Task item: One number is the whole answer: the tally of lines in the records below that contain "Sports".
(Data supplied)
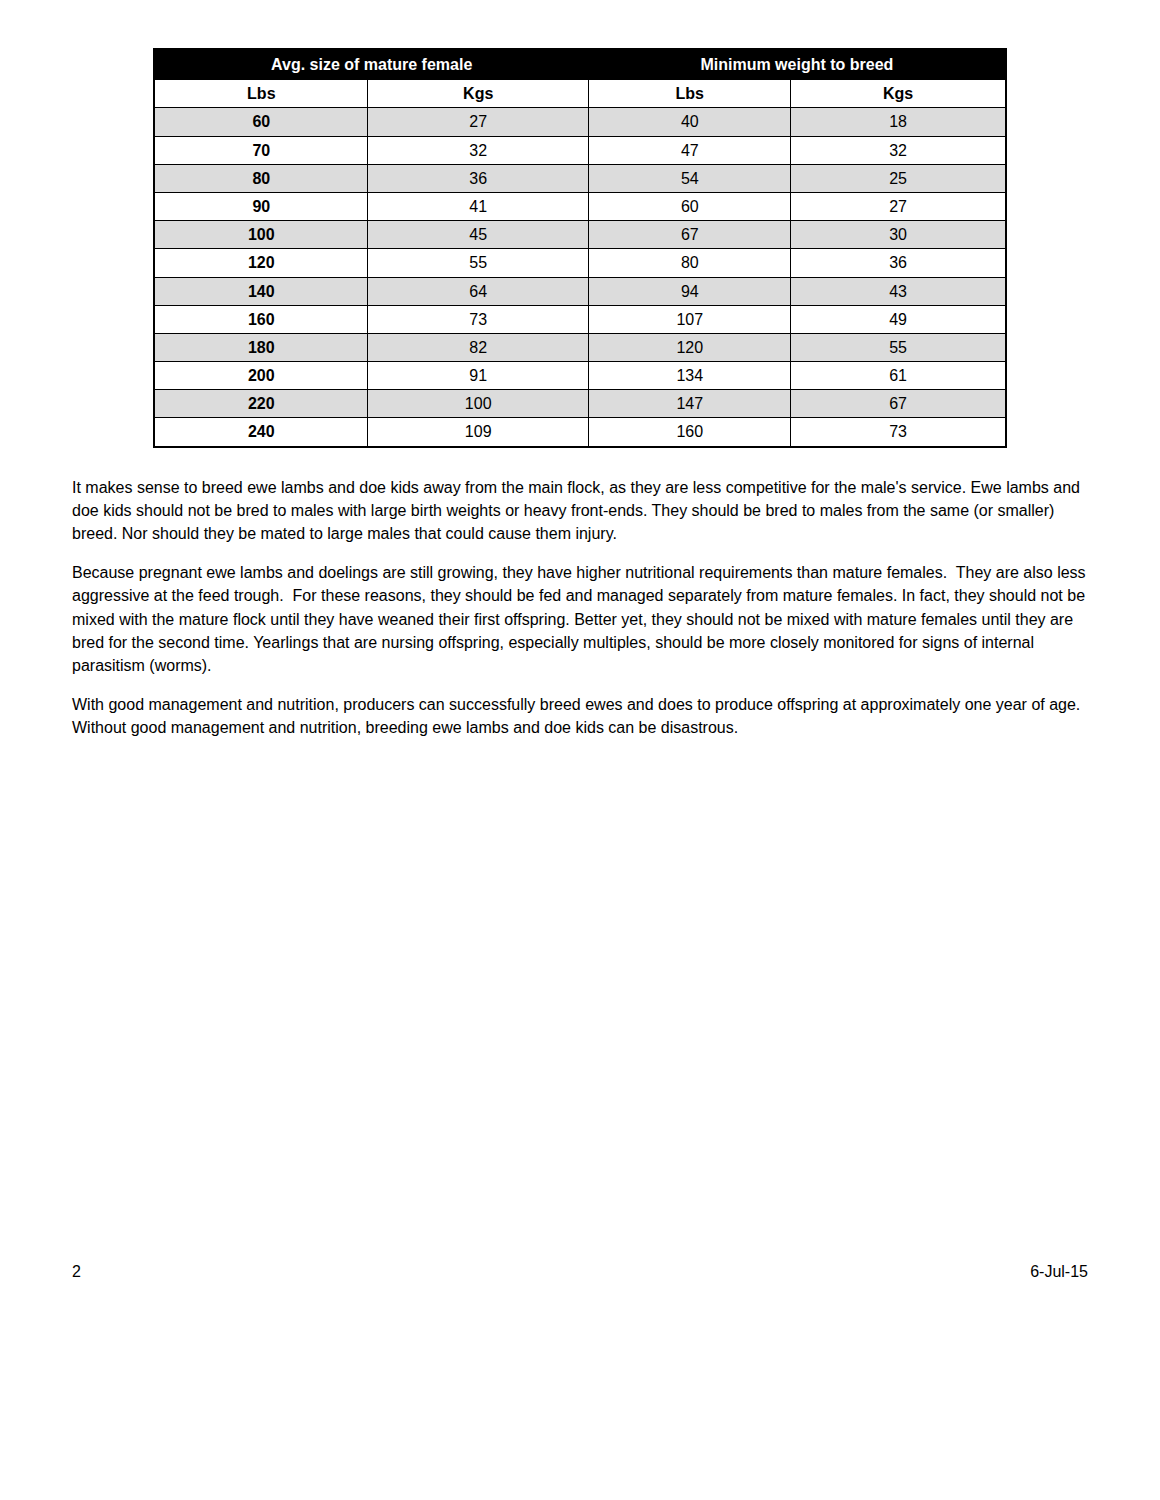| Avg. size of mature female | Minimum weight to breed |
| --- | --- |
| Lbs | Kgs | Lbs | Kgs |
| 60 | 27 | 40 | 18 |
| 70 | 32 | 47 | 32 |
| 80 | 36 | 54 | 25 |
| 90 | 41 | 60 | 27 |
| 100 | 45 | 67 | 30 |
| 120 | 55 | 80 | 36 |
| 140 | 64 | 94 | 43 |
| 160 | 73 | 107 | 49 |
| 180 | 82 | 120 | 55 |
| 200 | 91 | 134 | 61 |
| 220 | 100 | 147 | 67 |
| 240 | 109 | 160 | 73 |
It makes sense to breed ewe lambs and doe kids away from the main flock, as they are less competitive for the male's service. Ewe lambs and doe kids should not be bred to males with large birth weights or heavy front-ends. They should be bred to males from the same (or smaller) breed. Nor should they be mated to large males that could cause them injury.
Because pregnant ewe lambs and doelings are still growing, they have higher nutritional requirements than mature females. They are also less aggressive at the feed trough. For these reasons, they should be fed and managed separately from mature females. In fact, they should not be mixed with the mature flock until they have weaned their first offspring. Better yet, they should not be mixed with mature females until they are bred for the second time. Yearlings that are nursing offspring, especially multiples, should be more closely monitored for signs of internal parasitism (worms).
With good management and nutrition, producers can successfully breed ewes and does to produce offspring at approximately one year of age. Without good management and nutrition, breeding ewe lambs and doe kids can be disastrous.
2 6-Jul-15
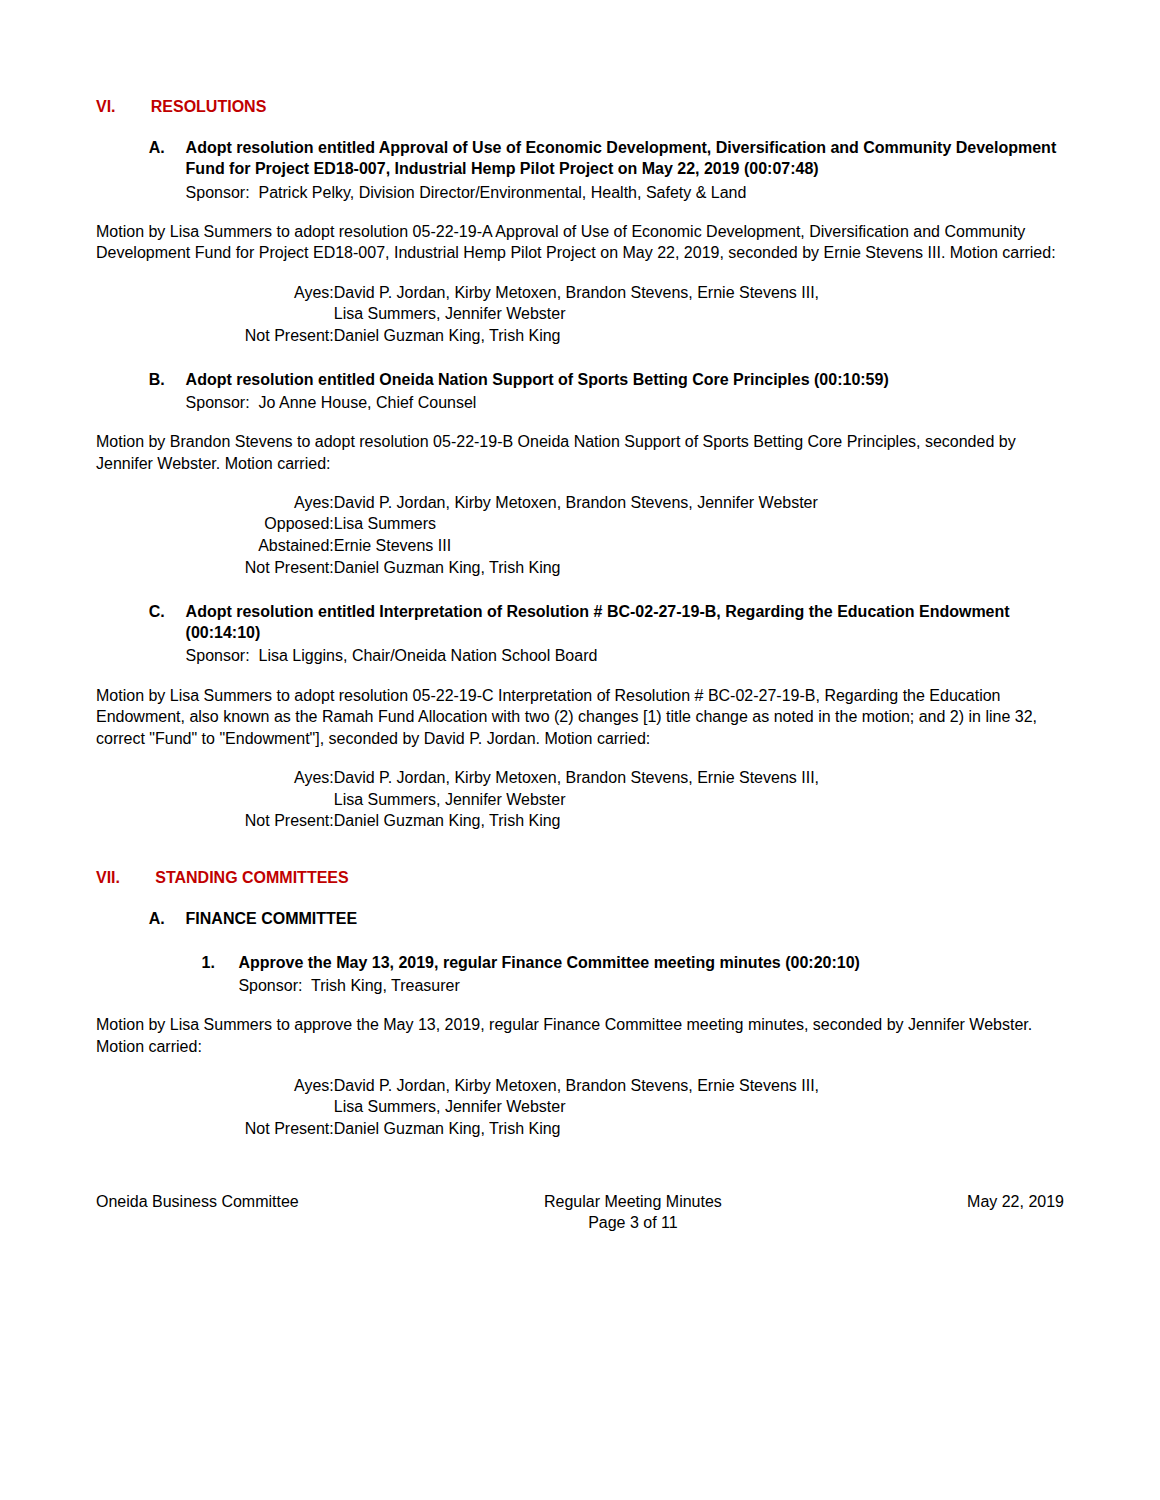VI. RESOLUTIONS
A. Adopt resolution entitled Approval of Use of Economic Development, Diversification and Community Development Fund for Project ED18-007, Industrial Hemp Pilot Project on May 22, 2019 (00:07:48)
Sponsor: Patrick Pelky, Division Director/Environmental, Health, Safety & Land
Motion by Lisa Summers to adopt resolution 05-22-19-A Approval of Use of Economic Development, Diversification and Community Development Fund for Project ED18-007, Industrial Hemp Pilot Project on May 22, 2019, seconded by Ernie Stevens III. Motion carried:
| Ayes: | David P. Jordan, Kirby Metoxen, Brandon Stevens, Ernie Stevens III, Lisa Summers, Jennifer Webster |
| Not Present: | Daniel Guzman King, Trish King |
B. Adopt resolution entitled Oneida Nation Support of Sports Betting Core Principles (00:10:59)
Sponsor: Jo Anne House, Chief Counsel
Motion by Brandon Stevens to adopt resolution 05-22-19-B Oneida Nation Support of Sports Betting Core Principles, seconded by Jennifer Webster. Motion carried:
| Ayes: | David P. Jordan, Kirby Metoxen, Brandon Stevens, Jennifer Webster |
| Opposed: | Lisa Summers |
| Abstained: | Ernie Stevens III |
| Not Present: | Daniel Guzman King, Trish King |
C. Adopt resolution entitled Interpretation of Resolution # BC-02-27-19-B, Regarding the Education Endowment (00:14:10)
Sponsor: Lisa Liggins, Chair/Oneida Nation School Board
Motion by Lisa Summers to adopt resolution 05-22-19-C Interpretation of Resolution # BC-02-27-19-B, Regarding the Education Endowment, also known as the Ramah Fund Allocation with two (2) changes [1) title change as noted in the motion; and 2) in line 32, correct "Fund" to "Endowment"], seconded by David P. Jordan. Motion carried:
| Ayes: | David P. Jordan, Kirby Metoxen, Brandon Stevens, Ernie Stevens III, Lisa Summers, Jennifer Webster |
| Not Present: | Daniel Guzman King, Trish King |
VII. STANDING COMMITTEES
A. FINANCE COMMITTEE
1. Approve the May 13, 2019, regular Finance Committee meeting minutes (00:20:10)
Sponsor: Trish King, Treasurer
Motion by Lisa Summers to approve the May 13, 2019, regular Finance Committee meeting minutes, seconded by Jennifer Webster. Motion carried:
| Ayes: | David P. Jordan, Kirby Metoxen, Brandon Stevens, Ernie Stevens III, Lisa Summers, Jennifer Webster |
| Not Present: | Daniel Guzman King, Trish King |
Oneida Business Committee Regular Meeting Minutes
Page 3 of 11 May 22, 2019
(End Data supplied)
Task response: 2